Disc Reviews

Marty (1955) Blu-ray Review

Marty Piletti (Ernest Borgnine) is 34-years-old, single and lives in the Bronx with his Ma (Esther Minciotti). He works as a butcher and has been given first dibs by his boss to buy the business and seeks help and advice. But Marty’s biggest problem that people always remind him of is that he is a bachelor (living among traditional Italian-Americans) and should be married. He is bored of going out with his friends to dance halls and wherever looking for ‘tomatas’ and dames. He has been hurt too many times and, by his own volition is a heavy set fella. One evening he once again finds himself at the Stardust dance hall when he is approached by a man who wants to ditch “the dog” he came with. Shocked at this attitude to women he sees the girl upset and approaches her to talk to. She is a 29-year-old school teacher who seems to have the same bad luck as Marty. Naturally over the course of the film Marty and the girl, Clara (Betsy Blair) traverse the hazards of getting together and finding each other.

Marty (1955) started life as a tele-film, in other words a near feature length play made direct for TV. Directed by Delbert Mann, who directed both the teleplay in 1953 and the film, includes many of the original actors from the TV version. Ernest Borgnine replaced Rod Steiger in playing the lead role. He was deliberately picked for the part by the film’s executive producer, Burt Lancaster who felt that Borgnine, not exactly leading man material, was perfect for the role. He was a heavy set actor and could elicit the right emotional sympathy. Betsy Blair on the other hand, then married to Gene Kelly, replaced Nancy Marchand and was again picked for the part by Lancaster is a slightly more controversial choice. Marchand had masculine features and was ideal for the part of Clara. Blair, however, although she plays the part as a mousy character she is nice looking and a less obvious choice for somene struggling with the kind of derision she receives from other men.

Of course at the time this film was made cinema audiences were starting to dwindle due to the popularity of television as the new home entertainment broadened and took hold, leading Hollywood to find evermore gimmicky ways to get people into the movie theatres: Cinemascope, Technicolor, 3D among other added thrills.
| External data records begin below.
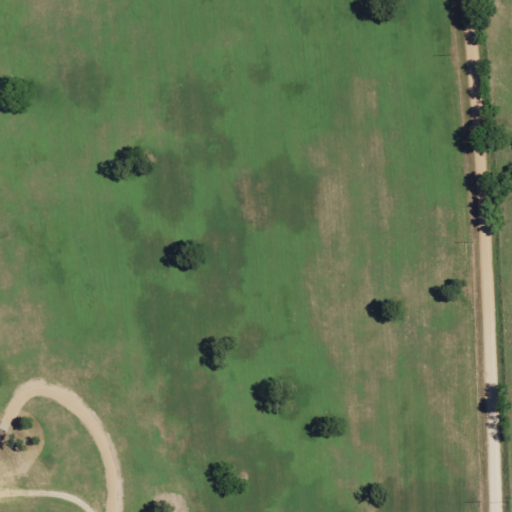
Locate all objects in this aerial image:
road: (491, 255)
road: (52, 485)
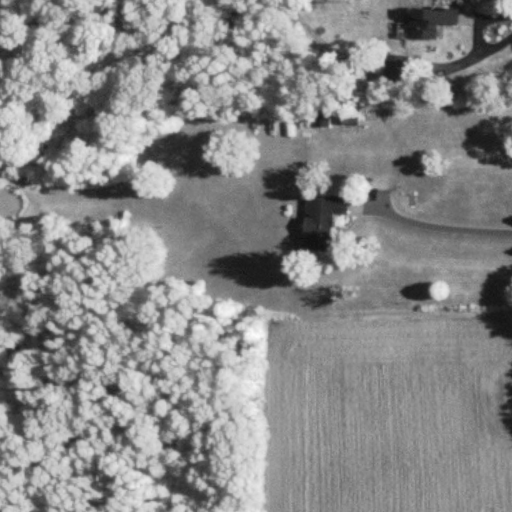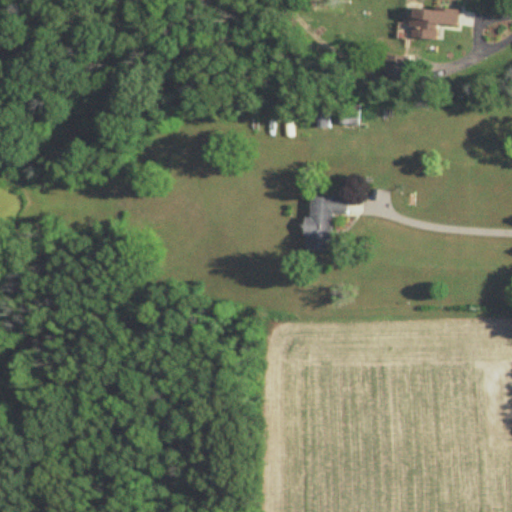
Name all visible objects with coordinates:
building: (434, 21)
road: (501, 26)
building: (399, 69)
building: (352, 113)
building: (327, 220)
road: (447, 227)
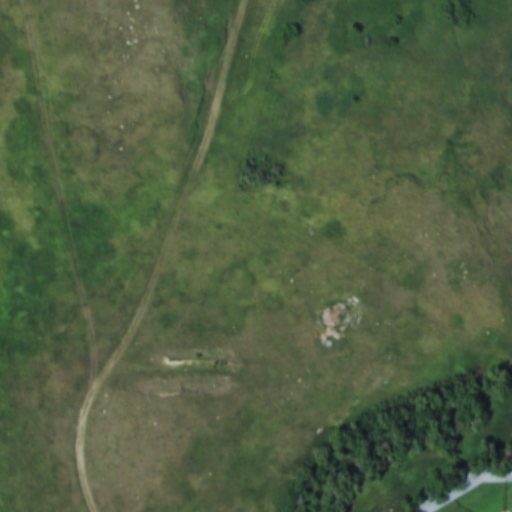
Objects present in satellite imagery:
road: (162, 260)
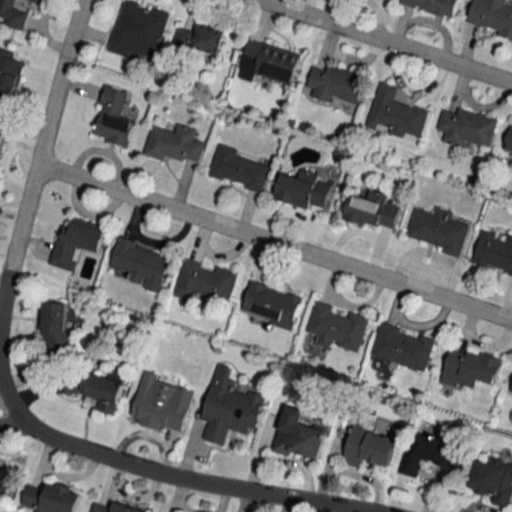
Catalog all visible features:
building: (434, 6)
building: (15, 14)
building: (491, 16)
building: (139, 29)
building: (201, 39)
road: (392, 39)
building: (268, 62)
building: (9, 76)
building: (337, 84)
building: (395, 113)
building: (113, 117)
building: (467, 127)
building: (2, 135)
building: (176, 144)
building: (239, 169)
building: (304, 190)
road: (26, 197)
building: (370, 209)
building: (438, 230)
building: (76, 243)
road: (273, 243)
building: (494, 252)
building: (140, 263)
building: (204, 281)
building: (271, 304)
building: (55, 326)
building: (337, 327)
building: (402, 346)
building: (469, 368)
building: (95, 389)
building: (161, 404)
building: (230, 407)
building: (298, 435)
building: (369, 447)
building: (427, 451)
road: (178, 478)
building: (492, 479)
building: (5, 484)
building: (51, 498)
building: (117, 508)
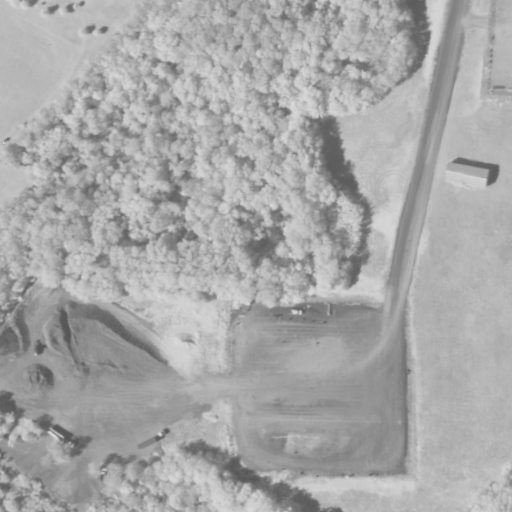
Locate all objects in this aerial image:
park: (68, 174)
road: (286, 330)
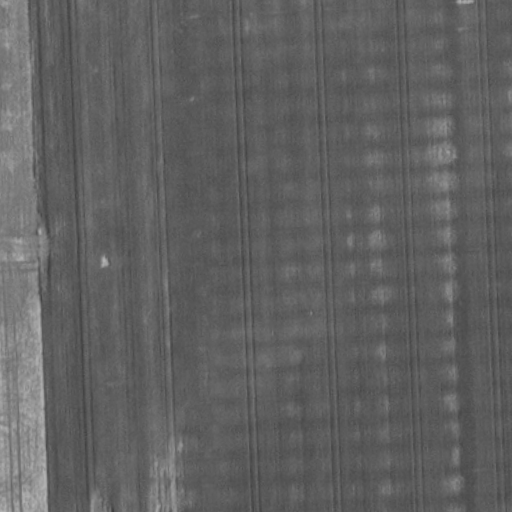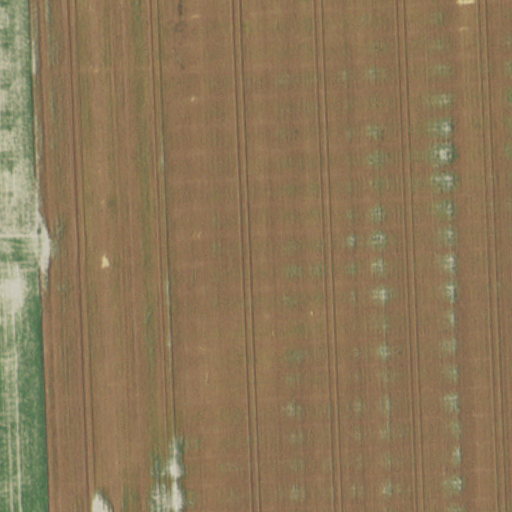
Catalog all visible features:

Another was to take the talent from television and put them to use in cinema. Mann had already directed extensively for television and this was to be his first feature (and more extraordinarily still earned 4 Oscars, including for Mann as Best Director, Best Picture, Best Actor and Best Writer. Mann would go on to contiune in television but also continued filming adapted plays for cinema, including Middle of the Night (1958) that was also written by the writer of Marty, Paddy Chayefsky. Extraordinary, that in this age of the fight against television that THE Hollywood film of the 1955 Oscars should be adapted from a TV show and an every day drama; clothesline cinema as it became known (an equivalent of what we would call the kitchen sink drama in the UK).

It is Chayefsky’s writing that makes the biggest mark on this film with its realist settings and types on film. The story is universal and while the slang and the dialogue might be of a certain date and time, the story could be of any place. Eureka!’s release in their Classics series is a great package. With a 1080p presentation of the film on Blu-ray, the film’s original poster artwork adorning the cover, this dual format release also includes the original teleplay starring Steiger and Marchand, a short piece about the original teleplay and an informative interview with film scholar Neil Sinyard. A worthy release.